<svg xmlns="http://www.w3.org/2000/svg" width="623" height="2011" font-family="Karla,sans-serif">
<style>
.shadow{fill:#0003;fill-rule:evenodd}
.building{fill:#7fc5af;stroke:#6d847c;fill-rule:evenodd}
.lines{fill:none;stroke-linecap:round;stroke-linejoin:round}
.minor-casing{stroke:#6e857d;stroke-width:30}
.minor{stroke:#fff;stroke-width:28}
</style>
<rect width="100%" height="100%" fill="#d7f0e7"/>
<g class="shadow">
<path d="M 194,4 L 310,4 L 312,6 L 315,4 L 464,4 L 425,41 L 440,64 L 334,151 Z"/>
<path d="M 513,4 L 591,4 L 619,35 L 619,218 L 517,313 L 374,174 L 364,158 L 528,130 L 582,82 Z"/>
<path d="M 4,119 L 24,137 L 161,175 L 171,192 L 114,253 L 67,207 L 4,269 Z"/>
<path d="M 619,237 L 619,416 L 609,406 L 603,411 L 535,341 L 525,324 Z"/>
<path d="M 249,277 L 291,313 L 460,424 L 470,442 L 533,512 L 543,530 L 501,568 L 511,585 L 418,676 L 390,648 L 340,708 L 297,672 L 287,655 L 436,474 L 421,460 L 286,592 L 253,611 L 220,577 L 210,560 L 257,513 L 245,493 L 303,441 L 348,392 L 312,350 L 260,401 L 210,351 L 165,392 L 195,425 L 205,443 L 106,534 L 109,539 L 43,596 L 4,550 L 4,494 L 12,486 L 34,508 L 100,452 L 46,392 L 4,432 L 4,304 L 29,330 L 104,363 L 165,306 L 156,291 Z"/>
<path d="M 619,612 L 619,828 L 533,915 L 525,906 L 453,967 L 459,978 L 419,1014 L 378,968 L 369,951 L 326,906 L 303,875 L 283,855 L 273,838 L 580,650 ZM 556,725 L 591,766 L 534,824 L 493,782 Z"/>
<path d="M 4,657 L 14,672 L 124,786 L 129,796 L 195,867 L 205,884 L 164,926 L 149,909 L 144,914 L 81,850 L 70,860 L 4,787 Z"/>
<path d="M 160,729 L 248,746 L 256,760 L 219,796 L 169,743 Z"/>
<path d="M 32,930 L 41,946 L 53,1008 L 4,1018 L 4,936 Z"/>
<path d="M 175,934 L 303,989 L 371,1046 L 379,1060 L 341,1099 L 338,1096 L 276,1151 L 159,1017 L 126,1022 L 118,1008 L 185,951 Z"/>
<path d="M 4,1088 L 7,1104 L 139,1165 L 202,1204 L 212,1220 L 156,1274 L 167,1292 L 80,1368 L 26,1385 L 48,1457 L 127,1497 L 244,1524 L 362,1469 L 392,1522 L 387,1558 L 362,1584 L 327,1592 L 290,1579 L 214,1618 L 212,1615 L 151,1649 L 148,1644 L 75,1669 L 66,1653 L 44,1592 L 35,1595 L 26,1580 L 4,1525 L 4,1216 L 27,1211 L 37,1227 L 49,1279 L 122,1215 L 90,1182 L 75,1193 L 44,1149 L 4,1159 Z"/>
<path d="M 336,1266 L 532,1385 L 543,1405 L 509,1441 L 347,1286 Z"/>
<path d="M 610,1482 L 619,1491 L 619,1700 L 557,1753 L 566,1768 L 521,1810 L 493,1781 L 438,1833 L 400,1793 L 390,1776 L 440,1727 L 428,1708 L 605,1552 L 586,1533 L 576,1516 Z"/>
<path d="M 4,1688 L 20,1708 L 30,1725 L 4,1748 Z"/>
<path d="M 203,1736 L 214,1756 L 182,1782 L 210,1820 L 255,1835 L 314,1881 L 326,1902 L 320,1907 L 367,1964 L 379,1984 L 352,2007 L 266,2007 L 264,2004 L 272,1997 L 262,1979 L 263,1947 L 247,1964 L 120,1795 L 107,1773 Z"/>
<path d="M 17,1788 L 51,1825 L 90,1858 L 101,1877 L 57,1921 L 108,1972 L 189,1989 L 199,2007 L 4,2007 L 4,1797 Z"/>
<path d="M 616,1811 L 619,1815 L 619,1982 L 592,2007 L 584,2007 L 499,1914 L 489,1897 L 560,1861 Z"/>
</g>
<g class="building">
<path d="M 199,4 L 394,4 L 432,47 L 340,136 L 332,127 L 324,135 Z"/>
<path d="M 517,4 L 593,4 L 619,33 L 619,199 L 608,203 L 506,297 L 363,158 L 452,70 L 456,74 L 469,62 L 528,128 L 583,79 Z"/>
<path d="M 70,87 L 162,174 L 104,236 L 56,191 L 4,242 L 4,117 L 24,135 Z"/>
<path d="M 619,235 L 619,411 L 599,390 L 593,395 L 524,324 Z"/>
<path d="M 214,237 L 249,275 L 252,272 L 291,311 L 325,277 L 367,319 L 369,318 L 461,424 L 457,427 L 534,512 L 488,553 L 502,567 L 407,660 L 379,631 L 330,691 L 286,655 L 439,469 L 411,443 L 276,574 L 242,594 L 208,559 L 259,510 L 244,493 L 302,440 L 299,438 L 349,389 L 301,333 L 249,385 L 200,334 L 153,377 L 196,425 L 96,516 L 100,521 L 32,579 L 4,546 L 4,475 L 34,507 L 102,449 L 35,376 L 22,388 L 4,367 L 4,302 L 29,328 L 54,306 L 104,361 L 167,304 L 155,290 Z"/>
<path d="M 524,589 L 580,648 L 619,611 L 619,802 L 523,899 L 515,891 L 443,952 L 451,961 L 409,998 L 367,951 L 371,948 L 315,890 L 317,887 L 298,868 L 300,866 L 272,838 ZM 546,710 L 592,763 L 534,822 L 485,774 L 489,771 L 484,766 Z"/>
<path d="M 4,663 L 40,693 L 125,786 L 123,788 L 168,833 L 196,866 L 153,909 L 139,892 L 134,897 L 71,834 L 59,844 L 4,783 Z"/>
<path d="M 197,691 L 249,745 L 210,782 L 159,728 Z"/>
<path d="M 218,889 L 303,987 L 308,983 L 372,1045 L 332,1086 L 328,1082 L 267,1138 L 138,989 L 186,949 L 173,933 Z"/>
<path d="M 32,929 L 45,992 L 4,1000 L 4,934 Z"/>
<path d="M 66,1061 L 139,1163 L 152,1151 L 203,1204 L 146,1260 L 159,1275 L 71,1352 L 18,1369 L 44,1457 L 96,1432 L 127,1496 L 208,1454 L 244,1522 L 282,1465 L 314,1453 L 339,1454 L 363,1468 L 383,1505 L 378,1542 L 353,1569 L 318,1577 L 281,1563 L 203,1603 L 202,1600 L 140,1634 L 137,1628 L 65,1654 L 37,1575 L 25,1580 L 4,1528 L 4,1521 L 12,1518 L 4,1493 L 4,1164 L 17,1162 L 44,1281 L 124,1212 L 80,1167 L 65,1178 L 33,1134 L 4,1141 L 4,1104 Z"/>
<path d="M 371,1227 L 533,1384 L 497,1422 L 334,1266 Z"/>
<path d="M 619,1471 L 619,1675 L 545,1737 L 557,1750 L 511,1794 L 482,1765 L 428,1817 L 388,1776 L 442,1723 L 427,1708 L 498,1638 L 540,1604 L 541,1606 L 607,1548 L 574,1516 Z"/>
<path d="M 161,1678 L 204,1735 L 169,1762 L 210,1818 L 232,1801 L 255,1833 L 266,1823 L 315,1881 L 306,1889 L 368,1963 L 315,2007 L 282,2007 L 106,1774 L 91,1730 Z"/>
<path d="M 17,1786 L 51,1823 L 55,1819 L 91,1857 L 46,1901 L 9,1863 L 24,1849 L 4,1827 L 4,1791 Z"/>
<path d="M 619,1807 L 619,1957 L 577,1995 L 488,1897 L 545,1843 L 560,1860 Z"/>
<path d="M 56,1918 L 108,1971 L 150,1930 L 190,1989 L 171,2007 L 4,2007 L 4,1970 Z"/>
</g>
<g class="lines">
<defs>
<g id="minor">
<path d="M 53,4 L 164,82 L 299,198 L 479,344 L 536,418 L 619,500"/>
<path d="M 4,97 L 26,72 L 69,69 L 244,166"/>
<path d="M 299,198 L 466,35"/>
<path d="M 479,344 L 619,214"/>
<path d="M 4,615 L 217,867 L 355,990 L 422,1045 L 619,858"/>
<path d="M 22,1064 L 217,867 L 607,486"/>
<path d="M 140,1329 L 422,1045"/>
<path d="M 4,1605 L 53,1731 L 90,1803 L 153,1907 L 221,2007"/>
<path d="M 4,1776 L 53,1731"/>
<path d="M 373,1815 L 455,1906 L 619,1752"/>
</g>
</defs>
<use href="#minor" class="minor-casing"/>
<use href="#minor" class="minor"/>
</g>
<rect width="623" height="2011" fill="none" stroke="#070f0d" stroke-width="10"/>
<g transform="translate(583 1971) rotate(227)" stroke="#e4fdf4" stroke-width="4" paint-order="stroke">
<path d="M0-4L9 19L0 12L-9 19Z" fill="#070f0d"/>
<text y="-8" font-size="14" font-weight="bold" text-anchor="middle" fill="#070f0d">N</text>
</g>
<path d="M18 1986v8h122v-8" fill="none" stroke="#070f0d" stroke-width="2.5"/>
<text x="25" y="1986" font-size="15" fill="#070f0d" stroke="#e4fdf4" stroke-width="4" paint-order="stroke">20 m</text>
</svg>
==
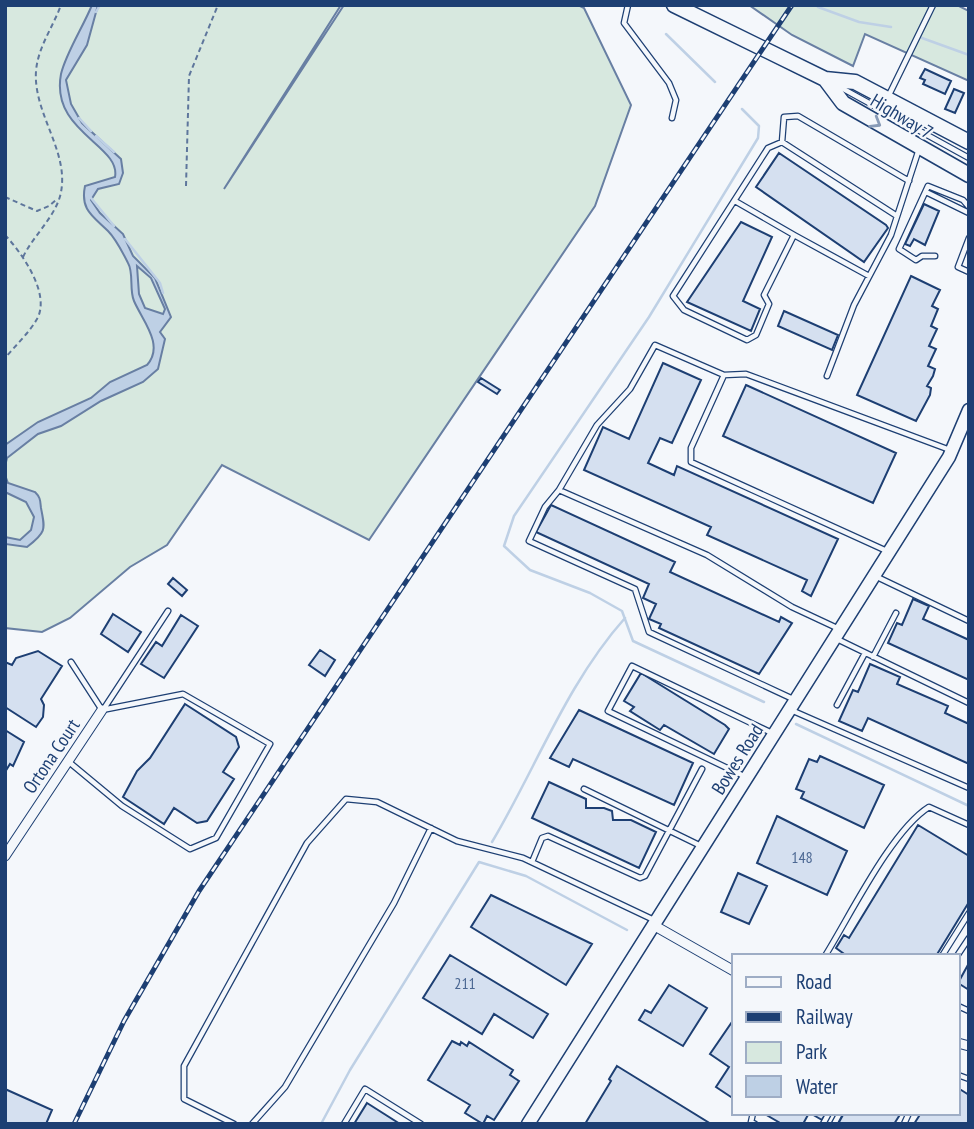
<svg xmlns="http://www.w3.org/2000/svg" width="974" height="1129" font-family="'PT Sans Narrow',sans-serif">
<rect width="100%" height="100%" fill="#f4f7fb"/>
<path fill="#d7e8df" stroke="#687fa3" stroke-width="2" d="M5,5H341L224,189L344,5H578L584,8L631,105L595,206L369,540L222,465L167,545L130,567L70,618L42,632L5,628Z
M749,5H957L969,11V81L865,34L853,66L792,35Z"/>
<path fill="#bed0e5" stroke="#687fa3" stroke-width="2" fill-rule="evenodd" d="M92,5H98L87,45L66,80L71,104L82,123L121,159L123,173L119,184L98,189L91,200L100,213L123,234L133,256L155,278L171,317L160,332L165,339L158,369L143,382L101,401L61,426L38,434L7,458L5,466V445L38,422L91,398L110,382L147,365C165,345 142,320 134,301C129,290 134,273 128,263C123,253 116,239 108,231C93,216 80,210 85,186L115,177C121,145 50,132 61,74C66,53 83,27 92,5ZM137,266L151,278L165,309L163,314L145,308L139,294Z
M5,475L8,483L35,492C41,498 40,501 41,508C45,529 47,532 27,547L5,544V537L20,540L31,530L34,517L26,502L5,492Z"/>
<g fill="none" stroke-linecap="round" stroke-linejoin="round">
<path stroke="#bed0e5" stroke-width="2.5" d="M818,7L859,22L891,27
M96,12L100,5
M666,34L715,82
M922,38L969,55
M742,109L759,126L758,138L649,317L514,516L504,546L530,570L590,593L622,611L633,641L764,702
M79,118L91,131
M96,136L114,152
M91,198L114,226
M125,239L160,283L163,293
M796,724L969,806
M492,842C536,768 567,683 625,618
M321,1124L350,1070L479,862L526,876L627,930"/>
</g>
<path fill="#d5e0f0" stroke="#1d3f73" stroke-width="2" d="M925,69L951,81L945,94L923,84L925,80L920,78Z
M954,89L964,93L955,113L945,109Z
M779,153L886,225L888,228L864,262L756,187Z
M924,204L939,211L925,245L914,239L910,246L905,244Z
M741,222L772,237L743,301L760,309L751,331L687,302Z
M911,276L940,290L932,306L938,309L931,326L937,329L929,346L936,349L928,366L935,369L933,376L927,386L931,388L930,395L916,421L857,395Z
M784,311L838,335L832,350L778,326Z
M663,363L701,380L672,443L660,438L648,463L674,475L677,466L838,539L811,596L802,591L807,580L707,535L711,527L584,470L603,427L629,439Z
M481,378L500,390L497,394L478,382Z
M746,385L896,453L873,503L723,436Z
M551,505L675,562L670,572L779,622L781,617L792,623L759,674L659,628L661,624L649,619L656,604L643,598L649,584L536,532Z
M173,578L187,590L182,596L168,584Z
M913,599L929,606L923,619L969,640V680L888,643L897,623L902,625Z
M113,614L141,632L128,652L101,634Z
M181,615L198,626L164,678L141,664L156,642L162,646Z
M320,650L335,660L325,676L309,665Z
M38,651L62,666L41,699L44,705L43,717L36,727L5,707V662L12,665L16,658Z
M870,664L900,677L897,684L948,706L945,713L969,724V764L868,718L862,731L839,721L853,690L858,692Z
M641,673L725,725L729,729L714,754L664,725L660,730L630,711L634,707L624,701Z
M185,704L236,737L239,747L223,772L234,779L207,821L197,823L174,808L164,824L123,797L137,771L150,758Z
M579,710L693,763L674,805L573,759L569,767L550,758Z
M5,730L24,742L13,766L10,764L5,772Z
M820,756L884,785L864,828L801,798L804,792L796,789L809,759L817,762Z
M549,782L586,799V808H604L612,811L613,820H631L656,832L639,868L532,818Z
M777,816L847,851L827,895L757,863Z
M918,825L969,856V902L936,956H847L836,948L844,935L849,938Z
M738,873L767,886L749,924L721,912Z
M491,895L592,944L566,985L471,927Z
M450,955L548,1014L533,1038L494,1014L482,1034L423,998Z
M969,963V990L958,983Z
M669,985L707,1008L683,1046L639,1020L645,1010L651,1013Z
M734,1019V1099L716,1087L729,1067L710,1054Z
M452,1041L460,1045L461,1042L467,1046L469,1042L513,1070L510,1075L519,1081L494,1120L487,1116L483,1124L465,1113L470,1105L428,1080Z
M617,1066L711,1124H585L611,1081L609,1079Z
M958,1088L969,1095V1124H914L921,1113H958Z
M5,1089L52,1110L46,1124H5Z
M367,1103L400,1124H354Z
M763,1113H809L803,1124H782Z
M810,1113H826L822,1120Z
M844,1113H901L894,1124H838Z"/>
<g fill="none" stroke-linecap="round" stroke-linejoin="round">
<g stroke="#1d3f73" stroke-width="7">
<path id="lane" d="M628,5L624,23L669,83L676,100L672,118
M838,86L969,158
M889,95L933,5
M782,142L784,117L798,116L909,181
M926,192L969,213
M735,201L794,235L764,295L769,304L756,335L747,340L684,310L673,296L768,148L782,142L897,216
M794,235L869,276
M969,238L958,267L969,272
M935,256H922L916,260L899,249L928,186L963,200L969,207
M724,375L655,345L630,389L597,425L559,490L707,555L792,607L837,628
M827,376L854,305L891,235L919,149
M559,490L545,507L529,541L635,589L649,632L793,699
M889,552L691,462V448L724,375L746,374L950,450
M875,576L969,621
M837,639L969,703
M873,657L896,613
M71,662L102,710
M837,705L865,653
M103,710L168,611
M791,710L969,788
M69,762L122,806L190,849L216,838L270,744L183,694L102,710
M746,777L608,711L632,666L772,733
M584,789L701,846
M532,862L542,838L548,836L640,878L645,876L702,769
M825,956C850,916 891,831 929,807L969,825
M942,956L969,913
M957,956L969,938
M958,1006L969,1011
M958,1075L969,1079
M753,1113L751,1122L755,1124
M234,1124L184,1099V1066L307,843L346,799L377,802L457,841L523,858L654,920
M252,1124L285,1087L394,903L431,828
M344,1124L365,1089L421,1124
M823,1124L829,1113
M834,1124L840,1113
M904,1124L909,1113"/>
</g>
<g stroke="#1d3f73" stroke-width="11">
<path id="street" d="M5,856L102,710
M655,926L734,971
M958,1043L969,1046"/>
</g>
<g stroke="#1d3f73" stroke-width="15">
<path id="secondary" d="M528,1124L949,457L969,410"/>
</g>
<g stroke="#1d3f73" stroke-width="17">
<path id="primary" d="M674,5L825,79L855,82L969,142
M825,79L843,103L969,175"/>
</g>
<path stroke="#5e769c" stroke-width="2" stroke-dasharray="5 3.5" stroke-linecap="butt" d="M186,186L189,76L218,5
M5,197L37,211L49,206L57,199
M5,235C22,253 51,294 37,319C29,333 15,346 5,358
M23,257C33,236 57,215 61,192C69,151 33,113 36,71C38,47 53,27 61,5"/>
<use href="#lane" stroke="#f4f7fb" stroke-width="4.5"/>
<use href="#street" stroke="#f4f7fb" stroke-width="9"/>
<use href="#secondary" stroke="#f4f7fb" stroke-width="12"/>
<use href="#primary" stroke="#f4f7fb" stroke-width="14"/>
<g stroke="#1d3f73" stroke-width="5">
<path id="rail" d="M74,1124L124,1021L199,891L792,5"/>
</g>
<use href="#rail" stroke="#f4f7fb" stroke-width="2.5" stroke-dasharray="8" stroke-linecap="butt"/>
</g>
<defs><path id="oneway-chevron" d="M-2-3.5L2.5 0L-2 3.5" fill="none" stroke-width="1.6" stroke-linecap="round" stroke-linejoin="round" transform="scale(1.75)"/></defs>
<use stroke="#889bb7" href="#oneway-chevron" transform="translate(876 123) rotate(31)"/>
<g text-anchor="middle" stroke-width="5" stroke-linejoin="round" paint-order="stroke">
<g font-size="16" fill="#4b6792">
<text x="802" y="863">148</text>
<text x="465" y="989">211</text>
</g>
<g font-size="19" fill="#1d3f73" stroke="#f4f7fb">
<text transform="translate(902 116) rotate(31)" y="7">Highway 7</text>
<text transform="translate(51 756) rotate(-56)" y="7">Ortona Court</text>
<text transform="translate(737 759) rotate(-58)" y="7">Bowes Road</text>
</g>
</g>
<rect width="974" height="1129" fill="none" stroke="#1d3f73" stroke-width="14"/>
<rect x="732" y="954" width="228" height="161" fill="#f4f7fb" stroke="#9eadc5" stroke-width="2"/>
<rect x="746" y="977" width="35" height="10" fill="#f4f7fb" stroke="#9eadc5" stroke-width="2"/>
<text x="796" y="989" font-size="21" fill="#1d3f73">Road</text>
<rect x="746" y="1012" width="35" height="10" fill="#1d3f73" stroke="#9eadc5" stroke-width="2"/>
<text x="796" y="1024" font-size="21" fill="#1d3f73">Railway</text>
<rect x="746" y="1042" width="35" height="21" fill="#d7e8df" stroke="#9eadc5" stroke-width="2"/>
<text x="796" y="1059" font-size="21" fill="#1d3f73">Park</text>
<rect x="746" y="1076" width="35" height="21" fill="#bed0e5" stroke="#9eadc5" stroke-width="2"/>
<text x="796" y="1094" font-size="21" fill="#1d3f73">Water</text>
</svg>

#### Problem
Search the listing for the string "lines". Copy each line where it is found.

#### Solution for this problem
.lines{fill:none;stroke-linecap:round;stroke-linejoin:round}
<g class="lines">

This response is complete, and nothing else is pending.